2. Show that a) \( \sqrt[n]{a} \cdot \sqrt[n]{b}=\sqrt[n]{a b} \)

To prove that \[ \sqrt[n]{a} \cdot \sqrt[n]{b} = \sqrt[n]{a b}, \] we can use the properties of exponents and radicals. Here's a step-by-step demonstration: ### Step 1: Express Radicals as Exponents Recall that the \(n\)-th root of a number can be expressed as that number raised to the power of \(1/n\).
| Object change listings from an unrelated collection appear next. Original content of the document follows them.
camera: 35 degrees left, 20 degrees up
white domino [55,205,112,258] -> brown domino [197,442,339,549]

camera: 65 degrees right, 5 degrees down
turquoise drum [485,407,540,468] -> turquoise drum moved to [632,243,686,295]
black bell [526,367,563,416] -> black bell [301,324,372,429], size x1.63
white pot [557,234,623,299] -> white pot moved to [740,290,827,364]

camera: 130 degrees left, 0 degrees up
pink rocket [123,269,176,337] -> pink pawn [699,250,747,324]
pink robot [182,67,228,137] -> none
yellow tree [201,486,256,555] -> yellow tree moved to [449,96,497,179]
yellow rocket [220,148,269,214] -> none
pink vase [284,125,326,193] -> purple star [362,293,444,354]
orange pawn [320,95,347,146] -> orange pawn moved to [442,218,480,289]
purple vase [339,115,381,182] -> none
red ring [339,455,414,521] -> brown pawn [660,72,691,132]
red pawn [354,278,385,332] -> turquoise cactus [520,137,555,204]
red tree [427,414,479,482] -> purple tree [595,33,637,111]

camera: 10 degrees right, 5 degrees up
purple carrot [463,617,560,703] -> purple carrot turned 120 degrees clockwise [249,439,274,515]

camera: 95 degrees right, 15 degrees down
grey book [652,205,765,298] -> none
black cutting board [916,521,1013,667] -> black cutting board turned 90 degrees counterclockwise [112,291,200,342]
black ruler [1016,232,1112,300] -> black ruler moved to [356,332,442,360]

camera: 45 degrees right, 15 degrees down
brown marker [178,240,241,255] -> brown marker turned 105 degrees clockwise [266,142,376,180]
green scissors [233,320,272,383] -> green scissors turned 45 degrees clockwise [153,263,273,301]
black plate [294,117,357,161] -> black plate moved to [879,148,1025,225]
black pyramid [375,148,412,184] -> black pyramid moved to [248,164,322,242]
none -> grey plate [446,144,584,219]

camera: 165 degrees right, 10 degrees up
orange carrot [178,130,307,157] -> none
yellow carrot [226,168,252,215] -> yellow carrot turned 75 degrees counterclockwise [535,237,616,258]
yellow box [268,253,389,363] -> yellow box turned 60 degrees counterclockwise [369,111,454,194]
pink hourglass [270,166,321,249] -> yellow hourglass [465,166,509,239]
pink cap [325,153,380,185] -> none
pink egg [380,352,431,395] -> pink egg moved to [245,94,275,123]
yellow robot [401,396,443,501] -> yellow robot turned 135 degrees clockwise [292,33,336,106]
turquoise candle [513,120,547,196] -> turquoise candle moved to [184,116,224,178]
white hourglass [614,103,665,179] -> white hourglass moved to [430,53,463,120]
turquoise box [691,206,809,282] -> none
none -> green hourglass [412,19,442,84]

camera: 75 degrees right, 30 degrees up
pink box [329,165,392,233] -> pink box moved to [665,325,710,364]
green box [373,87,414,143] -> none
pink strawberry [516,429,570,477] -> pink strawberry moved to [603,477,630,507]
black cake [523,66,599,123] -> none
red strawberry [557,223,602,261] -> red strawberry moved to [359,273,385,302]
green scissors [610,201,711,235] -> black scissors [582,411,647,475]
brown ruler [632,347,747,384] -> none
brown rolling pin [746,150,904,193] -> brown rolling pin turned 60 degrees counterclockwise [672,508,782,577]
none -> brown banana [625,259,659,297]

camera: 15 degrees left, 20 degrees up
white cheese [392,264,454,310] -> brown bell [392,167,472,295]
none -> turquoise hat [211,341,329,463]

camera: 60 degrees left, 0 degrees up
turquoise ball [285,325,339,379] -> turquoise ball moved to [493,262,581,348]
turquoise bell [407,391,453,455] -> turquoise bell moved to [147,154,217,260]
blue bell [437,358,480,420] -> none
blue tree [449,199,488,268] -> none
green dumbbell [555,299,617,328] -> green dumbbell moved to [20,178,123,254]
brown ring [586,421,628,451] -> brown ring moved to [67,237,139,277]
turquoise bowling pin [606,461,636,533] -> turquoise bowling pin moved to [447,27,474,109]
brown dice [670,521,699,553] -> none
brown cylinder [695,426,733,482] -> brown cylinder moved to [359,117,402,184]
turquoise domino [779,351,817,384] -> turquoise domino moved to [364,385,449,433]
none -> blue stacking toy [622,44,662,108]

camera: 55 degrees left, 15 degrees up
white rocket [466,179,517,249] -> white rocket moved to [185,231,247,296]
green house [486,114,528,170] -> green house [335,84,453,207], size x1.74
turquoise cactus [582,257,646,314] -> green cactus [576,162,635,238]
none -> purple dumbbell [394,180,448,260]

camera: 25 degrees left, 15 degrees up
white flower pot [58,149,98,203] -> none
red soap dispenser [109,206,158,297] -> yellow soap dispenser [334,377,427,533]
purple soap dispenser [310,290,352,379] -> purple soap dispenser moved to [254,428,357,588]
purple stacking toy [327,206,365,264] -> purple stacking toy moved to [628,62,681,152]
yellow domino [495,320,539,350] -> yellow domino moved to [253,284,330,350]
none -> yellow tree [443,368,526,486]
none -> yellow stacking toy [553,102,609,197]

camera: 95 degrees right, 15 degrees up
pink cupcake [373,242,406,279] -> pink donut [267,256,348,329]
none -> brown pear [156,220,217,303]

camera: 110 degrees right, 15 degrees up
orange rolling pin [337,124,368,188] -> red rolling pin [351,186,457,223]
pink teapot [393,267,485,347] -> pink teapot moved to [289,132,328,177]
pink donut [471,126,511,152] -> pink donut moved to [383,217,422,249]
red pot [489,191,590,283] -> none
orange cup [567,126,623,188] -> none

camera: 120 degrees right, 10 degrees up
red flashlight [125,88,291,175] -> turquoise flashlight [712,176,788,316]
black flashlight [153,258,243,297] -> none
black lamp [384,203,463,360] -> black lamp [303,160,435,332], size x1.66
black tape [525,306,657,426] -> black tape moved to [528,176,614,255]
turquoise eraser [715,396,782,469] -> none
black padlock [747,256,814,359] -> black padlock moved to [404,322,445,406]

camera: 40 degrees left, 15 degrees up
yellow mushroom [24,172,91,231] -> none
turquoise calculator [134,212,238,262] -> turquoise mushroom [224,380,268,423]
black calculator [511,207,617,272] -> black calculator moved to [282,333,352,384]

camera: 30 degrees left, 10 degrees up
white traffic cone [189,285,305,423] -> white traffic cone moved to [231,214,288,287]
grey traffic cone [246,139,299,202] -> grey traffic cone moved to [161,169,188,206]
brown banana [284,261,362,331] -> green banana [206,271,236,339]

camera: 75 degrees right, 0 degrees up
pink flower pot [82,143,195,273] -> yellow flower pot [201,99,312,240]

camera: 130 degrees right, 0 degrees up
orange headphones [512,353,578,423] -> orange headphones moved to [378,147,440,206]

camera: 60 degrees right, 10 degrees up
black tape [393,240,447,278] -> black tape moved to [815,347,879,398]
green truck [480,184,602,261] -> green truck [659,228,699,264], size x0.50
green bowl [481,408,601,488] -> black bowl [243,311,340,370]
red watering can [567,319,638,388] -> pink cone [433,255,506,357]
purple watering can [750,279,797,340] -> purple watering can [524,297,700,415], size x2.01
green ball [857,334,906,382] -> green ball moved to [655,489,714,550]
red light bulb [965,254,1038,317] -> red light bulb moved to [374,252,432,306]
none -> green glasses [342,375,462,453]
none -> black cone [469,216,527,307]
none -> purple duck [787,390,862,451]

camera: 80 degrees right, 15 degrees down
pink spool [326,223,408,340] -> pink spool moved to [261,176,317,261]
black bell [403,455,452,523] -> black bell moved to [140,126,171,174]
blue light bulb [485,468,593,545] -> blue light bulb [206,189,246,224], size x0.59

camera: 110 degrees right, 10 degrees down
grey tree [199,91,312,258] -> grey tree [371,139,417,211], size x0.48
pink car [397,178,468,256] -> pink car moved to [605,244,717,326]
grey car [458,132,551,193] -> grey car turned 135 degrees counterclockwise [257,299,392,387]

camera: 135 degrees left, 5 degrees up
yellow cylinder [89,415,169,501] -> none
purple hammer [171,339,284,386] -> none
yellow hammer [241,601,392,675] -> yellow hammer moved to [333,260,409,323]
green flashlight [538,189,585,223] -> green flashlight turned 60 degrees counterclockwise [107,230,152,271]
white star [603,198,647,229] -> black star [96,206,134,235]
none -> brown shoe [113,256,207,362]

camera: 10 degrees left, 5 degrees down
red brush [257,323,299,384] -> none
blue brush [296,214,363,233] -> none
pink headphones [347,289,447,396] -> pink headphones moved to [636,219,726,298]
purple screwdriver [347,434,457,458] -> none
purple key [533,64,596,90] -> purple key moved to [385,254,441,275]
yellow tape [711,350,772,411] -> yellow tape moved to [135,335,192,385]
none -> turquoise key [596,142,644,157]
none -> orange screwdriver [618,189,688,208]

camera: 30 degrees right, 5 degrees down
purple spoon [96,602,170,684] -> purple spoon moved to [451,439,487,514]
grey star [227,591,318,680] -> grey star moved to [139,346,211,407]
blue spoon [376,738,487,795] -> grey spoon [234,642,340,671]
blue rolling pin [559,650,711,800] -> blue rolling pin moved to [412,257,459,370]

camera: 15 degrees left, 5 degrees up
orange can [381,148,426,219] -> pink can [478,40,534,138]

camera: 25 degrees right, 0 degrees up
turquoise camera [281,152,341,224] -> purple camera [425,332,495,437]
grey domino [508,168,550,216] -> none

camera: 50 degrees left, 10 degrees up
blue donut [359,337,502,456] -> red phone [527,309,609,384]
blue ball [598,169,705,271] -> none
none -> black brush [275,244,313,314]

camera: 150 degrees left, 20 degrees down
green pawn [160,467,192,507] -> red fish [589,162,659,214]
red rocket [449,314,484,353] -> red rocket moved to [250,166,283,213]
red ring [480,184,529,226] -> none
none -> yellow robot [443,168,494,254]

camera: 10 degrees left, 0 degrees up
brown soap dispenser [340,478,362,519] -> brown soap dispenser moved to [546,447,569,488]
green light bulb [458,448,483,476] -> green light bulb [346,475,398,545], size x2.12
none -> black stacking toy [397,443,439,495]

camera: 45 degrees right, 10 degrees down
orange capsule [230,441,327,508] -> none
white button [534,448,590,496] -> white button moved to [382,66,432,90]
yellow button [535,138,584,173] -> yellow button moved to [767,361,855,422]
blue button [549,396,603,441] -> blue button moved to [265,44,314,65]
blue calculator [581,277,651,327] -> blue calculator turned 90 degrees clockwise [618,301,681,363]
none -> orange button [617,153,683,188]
Therefore, we can rewrite the radicals as exponents: \[ \sqrt[n]{a} = a^{1/n} \quad \text{and} \quad \sqrt[n]{b} = b^{1/n}. \] ### Step 2: Multiply the Expressions Now, multiply the two expressions: \[ \sqrt[n]{a} \cdot \sqrt[n]{b} = a^{1/n} \cdot b^{1/n}. \] ### Step 3: Use the Property of Exponents When multiplying two expressions with the same exponent, you can multiply the bases and keep the exponent: \[ a^{1/n} \cdot b^{1/n} = (a \cdot b)^{1/n}. \] ### Step 4: Convert Back to Radical Notation Finally, convert the expression back to radical form: \[ (a \cdot b)^{1/n} = \sqrt[n]{a b}. \] ### Conclusion Putting it all together, we have shown that: \[ \sqrt[n]{a} \cdot \sqrt[n]{b} = \sqrt[n]{a b}. \] This property is a fundamental rule of radicals and exponents, allowing us to combine roots of the same degree through multiplication.